Lin Shuo hizo un gesto con la mano hacia atrás. “Wen Sen, no voy a comer gratis. Te traigo un regalo.” Wen Sen no pudo contener su sonrisa. “Hermano Mayor, eso no es nada. Encontramos un rebaño de ovejas. La próxima vez que salga a cazar, te traeré más.”
La gente detrás de ellos colocó las pieles de oveja y las vísceras en fila.
“Bien, bien, bien. Dejar el campamento en tus manos fue la decisión correcta.” Carlos sonrió, pero nadie sabía qué pensaba realmente. Lin Shuo explicó: “Hubo unos ladrones que robaron más de treinta ovejas, pero no se llevaron las pieles ni las vísceras. Como sabes, esas cosas son difíciles de guardar. No podemos comerlas todas, así que te dejamos una parte.”

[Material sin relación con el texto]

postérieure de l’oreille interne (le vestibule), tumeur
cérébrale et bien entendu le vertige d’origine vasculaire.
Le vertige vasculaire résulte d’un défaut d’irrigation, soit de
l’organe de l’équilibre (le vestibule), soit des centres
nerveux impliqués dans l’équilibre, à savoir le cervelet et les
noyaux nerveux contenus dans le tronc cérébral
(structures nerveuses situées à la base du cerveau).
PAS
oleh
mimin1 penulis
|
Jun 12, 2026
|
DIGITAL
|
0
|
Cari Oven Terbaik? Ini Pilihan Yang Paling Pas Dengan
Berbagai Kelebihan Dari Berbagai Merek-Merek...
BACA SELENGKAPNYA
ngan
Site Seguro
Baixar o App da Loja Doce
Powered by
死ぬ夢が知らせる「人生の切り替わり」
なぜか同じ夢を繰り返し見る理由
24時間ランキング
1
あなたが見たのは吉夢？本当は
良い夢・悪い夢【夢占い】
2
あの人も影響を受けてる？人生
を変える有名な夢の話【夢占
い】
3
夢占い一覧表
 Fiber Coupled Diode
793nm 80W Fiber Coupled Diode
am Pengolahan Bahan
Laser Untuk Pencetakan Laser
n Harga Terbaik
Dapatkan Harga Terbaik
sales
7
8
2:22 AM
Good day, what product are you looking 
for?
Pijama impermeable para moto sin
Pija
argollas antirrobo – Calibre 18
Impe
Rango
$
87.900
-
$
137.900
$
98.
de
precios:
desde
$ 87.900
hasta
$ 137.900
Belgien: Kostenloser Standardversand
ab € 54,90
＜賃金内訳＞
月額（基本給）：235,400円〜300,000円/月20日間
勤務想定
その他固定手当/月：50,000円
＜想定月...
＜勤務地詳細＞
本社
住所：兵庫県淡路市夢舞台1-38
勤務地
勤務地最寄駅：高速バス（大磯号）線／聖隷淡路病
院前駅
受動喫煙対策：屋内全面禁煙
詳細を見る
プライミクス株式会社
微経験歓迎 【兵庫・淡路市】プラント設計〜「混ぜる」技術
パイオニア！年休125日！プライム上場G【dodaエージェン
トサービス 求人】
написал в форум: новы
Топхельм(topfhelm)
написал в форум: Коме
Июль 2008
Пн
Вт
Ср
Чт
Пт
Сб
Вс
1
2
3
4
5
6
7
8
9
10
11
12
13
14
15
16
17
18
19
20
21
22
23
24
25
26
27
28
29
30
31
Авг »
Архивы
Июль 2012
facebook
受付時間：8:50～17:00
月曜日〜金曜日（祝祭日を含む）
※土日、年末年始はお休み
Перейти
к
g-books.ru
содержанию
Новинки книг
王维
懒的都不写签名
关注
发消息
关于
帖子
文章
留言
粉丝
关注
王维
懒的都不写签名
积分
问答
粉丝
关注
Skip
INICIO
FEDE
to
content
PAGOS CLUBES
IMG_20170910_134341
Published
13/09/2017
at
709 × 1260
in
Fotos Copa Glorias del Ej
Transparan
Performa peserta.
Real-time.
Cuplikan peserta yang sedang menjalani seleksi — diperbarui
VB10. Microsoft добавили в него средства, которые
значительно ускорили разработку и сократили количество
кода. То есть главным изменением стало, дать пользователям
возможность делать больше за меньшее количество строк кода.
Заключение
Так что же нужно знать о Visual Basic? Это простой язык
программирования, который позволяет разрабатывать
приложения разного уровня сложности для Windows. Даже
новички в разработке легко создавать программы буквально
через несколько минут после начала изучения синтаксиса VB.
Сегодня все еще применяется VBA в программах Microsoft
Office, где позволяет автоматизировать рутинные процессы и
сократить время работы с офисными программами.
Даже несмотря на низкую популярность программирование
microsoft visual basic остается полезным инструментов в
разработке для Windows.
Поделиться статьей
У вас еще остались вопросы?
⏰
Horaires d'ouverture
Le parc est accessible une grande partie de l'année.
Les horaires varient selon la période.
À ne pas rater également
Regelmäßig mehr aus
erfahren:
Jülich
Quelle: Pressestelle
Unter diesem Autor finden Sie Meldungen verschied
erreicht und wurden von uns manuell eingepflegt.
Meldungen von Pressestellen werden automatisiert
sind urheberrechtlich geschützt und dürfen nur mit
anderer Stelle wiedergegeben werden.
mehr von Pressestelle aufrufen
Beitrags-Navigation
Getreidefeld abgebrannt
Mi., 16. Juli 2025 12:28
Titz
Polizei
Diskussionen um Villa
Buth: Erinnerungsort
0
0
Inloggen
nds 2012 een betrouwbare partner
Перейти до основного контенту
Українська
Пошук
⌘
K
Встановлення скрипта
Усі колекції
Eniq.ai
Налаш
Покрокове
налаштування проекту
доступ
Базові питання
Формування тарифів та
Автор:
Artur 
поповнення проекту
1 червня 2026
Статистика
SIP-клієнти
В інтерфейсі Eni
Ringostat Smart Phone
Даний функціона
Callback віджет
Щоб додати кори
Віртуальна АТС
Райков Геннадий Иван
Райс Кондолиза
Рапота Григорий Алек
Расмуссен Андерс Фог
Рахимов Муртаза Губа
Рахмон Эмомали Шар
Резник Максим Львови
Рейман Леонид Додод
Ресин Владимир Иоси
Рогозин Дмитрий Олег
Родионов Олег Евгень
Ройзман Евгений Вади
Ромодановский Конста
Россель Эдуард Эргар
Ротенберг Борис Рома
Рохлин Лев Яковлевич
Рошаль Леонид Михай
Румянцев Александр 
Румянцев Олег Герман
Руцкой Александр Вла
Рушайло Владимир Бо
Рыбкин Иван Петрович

Justo cuando Wen Sen regresó, Qin Haiming recibió noticias de que Wen Sen había liderado un ataque contra el valle donde Lin Shuo criaba ovejas.
Wen Sen, al ver las vísceras malolientes, parpadeó y dijo con una sonrisa forzada: “El Hermano Lin es demasiado amable. Por favor, entra.”
Carlos no comentó nada sobre las acciones de Wen Sen.
Lin Shuo entró con arrogancia.
No interferiría en las decisiones de sus subordinados, solo se preocuparía por los resultados.
Wen Sen le dijo en voz baja a Yu Long: “Avisa a los Hermanos que ataquemos durante la cena.”
Mientras Lin Shuo no se diera cuenta, la decisión de Wen Sen sería correcta.
Lin Shuo también le dijo en voz baja a Tian Yu: “Diles que estén alertas. Cuando me ponga en contacto con Lao Hei, actuaremos juntos desde adentro y afuera.”
Carlos preguntó: “¿Cuántas ovejas capturaron?”
Wen Sen se sentó y se sirvió un vaso de agua. “Solo esta una. El rebaño huyó muy rápido, así que no los seguí. En cuanto regresé, te la traje.”
La expresión de Carlos se congeló por un momento.
Pero solo duró un instante, ya que Wen Sen estaba concentrado en beber agua y no se dio cuenta.
La sonrisa volvió al rostro de Carlos. “Una oveja está bien. No podemos dejar que los Hermanos pasen hambre. Yo no la comeré. Tú llévala y dásela a los Hermanos.”
Wen Sen intentó convencerlo: “Hermano Mayor, si tú no la comes, ¿cómo se atreverán los Hermanos a comerla?”
Carlos preguntó: “¿De verdad no se atreven?”
Wen Sen se sintió incómodo, pero ya había ido a ver a Carlos tan pronto como regresó. Probablemente nadie le había dado aviso.
Dijo con convicción: “Seguro que no se atreven. Puedo asegurarme de eso.”
“Jeje, está bien. Entonces me quedaré con esta oveja.” Prometió Carlos. “La próxima vez que captures todo el rebaño, organizaré una fiesta en tu honor. Todos los Hermanos comerán juntos.”